Rachel just stared at him.
“What you’re seeing is a very, very bright boy,” the doctor said.
“Too smart to treat?” Martin asked.
“I think family therapy would be productive. Very challenging, but worthwhile, in my opinion. I could get you a referral. What you’re upset about, in relation to your son, may not fall under the purview of medicine, though.”
“The purview? Really?”
“To be honest, I was on the fence about medication. Whatever is going on with Jonah, it does not present as depression. In my opinion, Jonah does not have a medical condition.”
Martin stood up.
“He’s not sick, he’s just an asshole, is what you’re saying?”
“I think that’s a very dangerous way for a parent to feel,” the doctor said.
“Yeah?” Martin said, standing over the doctor now. “You’re right. You got that one right. Because all of a parent’s feelings are dangerous, you motherfucker.”
At home that night, Martin stuffed a chicken with lemon halves, drenched it in olive oil, scattered a handful of salt over it, and blasted it in the oven until it emerged deeply burnished, with skin as crisp as glass. Rachel poured drinks for the two of them, and they cooked in silence. To Martin, it was a harmless silence. He could trust it, and if he couldn’t, then to hell with it. He wasn’t going to chase down everything unsaid and shout it into their home, as if all important messages on the planet needed to be shared. He’d said enough, things he believed, things he didn’t. Quota achieved. Quota surpassed.
Rachel looked small and tired. Beyond that, he wasn’t sure.
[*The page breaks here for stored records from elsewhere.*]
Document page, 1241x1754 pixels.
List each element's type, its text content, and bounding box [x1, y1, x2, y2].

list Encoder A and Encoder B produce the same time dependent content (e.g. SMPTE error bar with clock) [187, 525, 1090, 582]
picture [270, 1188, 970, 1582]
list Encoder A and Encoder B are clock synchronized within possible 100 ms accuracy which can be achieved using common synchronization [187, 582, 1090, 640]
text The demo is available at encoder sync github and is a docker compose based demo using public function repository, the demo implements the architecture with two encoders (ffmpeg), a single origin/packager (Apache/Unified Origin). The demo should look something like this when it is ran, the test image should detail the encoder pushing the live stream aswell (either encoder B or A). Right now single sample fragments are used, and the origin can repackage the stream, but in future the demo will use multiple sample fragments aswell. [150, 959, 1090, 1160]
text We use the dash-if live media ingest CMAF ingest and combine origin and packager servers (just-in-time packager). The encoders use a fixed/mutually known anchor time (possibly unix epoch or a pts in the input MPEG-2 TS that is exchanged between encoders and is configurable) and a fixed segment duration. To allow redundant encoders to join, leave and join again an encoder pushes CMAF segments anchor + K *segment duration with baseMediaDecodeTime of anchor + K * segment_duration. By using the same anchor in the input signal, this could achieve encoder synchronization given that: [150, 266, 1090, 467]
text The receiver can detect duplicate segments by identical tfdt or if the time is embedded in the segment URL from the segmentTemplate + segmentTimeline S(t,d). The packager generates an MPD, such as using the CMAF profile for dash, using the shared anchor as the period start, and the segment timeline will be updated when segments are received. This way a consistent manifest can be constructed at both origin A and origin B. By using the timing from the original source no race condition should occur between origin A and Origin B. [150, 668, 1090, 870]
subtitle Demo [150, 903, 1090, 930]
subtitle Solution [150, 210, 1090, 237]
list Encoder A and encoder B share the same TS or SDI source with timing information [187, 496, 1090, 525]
He was more aware than ever, as she set the table and put out Lester’s cup and Jonah’s big-kid glass, how impossibly unknowable she would always be—what she thought, what she felt—how what was most special about her was the careful way she guarded it all.
No matter their theories—about Jonah or each other or the larger world—their job was to watch over Jonah on his cold voyage. He had to come back. This kind of controlled solitude was unsustainable. No one could pull it off, especially not someone so young. Except that his reasoning on this, he knew, was wishful parental bullshit. Of course a child could do it. Who else but children to lead the species into darkness? Which meant what for the old-timers left behind?